Even if ParkingEye had made such a claim, we could have responded through the course of the “appeals” process to demonstrate that the driver of the vehicle was not an employee of [ABC Limited] and that he / she was not carrying out duties for or on behalf of [ABC Limited] at the material time and as such, there could have been no contract between ParkingEye and [ABC Limited].
Given the seriousness of this matter, we require that you give it your urgent attention. Thank you for your cooperation and we look forward to receiving your confirmation by return that this case shall be reassessed, this time in proper consideration of the relevant laws and based only upon the evidence that has been provided from both parties.
Yours sincerely,
etc.
Here is POPLA's reply - from one of their complaints handlers rather than from John Gallagher himself.
Dear Dennis,
Your complaint about POPLA
Thank you for your email dated 18 December 2017, which was passed to me by the POPLA team as I am responsible for responding to complaints.
I note from your correspondence that you are unhappy with the decision reached by the assessor in your appeal against Parking Eye.
Following some recent guidance from our Sector Expert, Craig Ineson, we have adopted a different approach to how we assess an appeal where the vehicle is a company vehicle and the company itself is appealing against the Parking Charge Notice (PCN). In the Notice to Keeper, I can see that the operator invited you to identify the driver. Instead, the company itself continued to appeal against the PCN on behalf of the driver.

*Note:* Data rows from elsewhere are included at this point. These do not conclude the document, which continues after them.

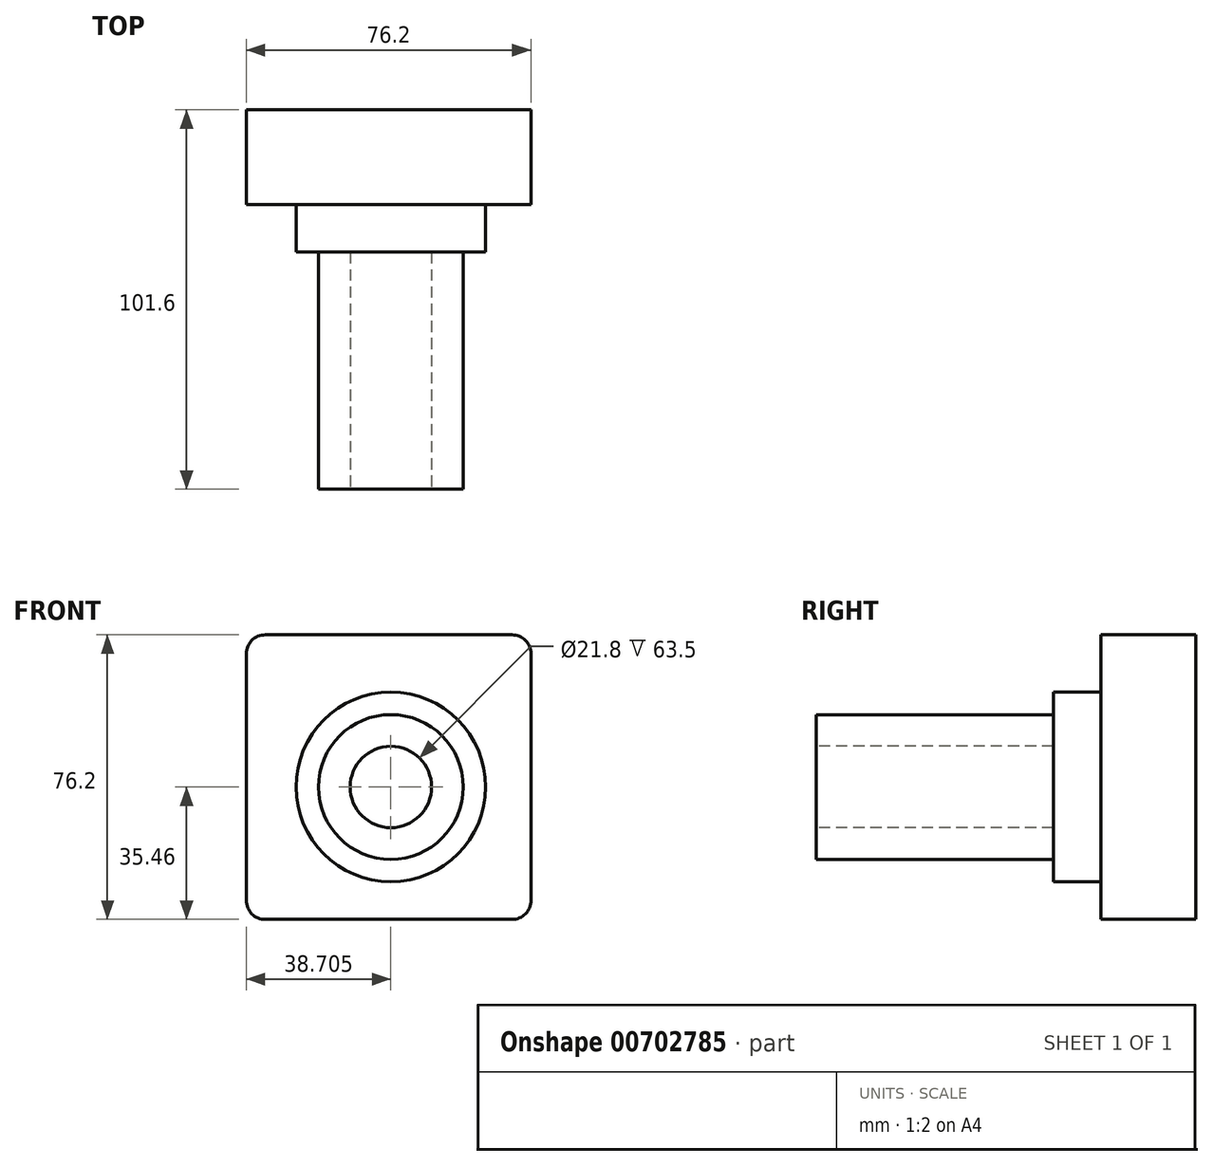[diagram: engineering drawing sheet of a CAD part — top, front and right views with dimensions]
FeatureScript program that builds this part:
annotation { "Feature Type Name" : "Feature", "Feature Type Description" : "" }
export const myFeature = defineFeature(function(context is Context, id is Id, definition is map)
    precondition{}
    {
        {
            var Q0;
            Q0=qCreatedBy(makeId("Front.planeOp"),FACE);
            var sketch = newSketch(context, id + "F0", { "sketchPlane" : qUnion([Q0])});
            skLineSegment(sketch, "E0.bottom", {"start": v(-33.86, 40.74) * mm, "end": v(42.34, 40.74) * mm});
            skLineSegment(sketch, "E0.top", {"start": v(-33.86, -35.46) * mm, "end": v(42.34, -35.46) * mm});
            skLineSegment(sketch, "E0.left", {"start": v(-33.86, 40.74) * mm, "end": v(-33.86, -35.46) * mm});
            skLineSegment(sketch, "E0.right", {"start": v(42.34, 40.74) * mm, "end": v(42.34, -35.46) * mm});
            skSolve(sketch);
        }
        {
            var Q0;
            Q0 = qSketchRegion(id + "F0", true);
            extrude(context, id + "F1", {"entities" : qUnion([Q0]), "depth" : 25.4 * mm, "offsetDistance" : 25.4 * mm});
        }
        {
            var Q0;
            Q0=makeQuery(id+"F1.opExtrude","SWEPT_EDGE",EDGE,{"disambiguationData":[OSD([sQuery(id+"F0.wireOp",EDGE,"E0.bottom"),sQuery(id+"F0.wireOp",EDGE,"E0.left")])]});
            var Q1;
            Q1=makeQuery(id+"F1.opExtrude","SWEPT_EDGE",EDGE,{"disambiguationData":[OSD([sQuery(id+"F0.wireOp",EDGE,"E0.bottom"),sQuery(id+"F0.wireOp",EDGE,"E0.right")])]});
            var Q2;
            Q2=makeQuery(id+"F1.opExtrude","SWEPT_EDGE",EDGE,{"disambiguationData":[OSD([sQuery(id+"F0.wireOp",EDGE,"E0.top"),sQuery(id+"F0.wireOp",EDGE,"E0.right")])]});
            var Q3;
            Q3=makeQuery(id+"F1.opExtrude","SWEPT_EDGE",EDGE,{"disambiguationData":[OSD([sQuery(id+"F0.wireOp",EDGE,"E0.top"),sQuery(id+"F0.wireOp",EDGE,"E0.left")])]});
            fillet(context, id + "F2", {"entities" : qUnion([Q0, Q1, Q2, Q3]), "radius" : 5.08 * mm, "tangentPropagation" : true, "allowEdgeOverflow" : false});
        }
        {
            var Q0;
            Q0=makeQuery(id+"F1.opExtrude","CAP_FACE",FACE,{"disambiguationData":[OSD([sQuery(id+"F0.wireOp",EDGE,"E0.bottom"),sQuery(id+"F0.wireOp",EDGE,"E0.top"),sQuery(id+"F0.wireOp",EDGE,"E0.left"),sQuery(id+"F0.wireOp",EDGE,"E0.right")])],"isStart":false});
            var sketch = newSketch(context, id + "F3", { "sketchPlane" : qUnion([Q0])});
            skCircle(sketch, "E1", {"center": v(4.84, 0) * mm, "radius": 25.38 * mm});
            skPoint(sketch, "E2.end.orphan", {"position": v(4.24, 40.74) * mm});
            skSolve(sketch);
        }
        {
            var Q0;
            Q0 = qSketchRegion(id + "F3", true);
            extrude(context, id + "F4", {"entities" : qUnion([Q0]), "operationType" : NewBodyOperationType.ADD, "depth" : 12.7 * mm, "offsetDistance" : 25.4 * mm});
        }
        {
            var Q0;
            Q0=makeQuery(id+"F4.opExtrude","CAP_FACE",FACE,{"disambiguationData":[OSD([sQuery(id+"F3.wireOp",EDGE,"E1")])],"isStart":false});
            var sketch = newSketch(context, id + "F5", { "sketchPlane" : qUnion([Q0])});
            skCircle(sketch, "E3", {"center": v(4.84, 0) * mm, "radius": 19.37 * mm});
            skSolve(sketch);
        }
        {
            var Q0;
            Q0 = qSketchRegion(id + "F5", true);
            extrude(context, id + "F6", {"entities" : qUnion([Q0]), "operationType" : NewBodyOperationType.ADD, "depth" : 63.5 * mm, "offsetDistance" : 25.4 * mm});
        }
        {
            var Q0;
            Q0=makeQuery(id+"F6.opExtrude","CAP_FACE",FACE,{"disambiguationData":[OSD([sQuery(id+"F5.wireOp",EDGE,"E3")])],"isStart":false});
            var sketch = newSketch(context, id + "F7", { "sketchPlane" : qUnion([Q0])});
            skCircle(sketch, "E4", {"center": v(4.84, 0) * mm, "radius": 10.9 * mm});
            skSolve(sketch);
        }
        {
            var Q0;
            Q0 = qSketchRegion(id + "F7", true);
            extrude(context, id + "F8", {"entities" : qUnion([Q0]), "operationType" : NewBodyOperationType.REMOVE, "oppositeDirection" : true, "depth" : 63.5 * mm, "offsetDistance" : 25.4 * mm});
        }
    });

The only reasonable conclusion was that the driver was an employee of the company undertaking duties in accordance with his or her employer’s wishes. As an agent of the company, the driver had the authority to enter into contracts on its behalf. As such, our assessor has assessed the company’s liability for the PCN as if it were the driver of the vehicle.
As a result, your comments regarding the Notice to Keeper not meeting the requirements of the Protection of Freedoms Act 2012 (PoFA 2012) are irrelevant, as PoFA 2012 would only apply when the driver is unknown.
Ultimately, I have reviewed the assessor’s decision and I am satisfied that the outcome reached is correct. As POPLA is a one-stage process, there is no opportunity for you to appeal the decision.
As our involvement in your appeal has now concluded you may wish to pursue matters further. For independent legal advice, please contact Citizens Advice at: www.citizensadvice.org.uk or call 0345 404 05 06 (English) or 0345 404 0505 (Welsh).
In closing, I am sorry that you feel your experience of using our service has not been positive. However, we have reached the end of our process and my response now concludes our complaints procedure.
I trust you will appreciate that there will be no further review of your appeal and it will not be appropriate for us to respond to any further correspondence on this matter.
Kind regards,
Emily C
POPLA Complaints
According to Craig Ineson's Linkedin profile, although he has been with Ombudsman Services since November 2014 (initially as an investigations officer and then a senior investigations officer), he was only appointed as a "Sector Expert" in September 2017.
Given PE's propensity to litigate, and your option to resist, is this a point that could go all the way to the Supreme Court or is there already precedent from a higher court?
Please, please, please keep this thread up to date. This is a real popcorn moment!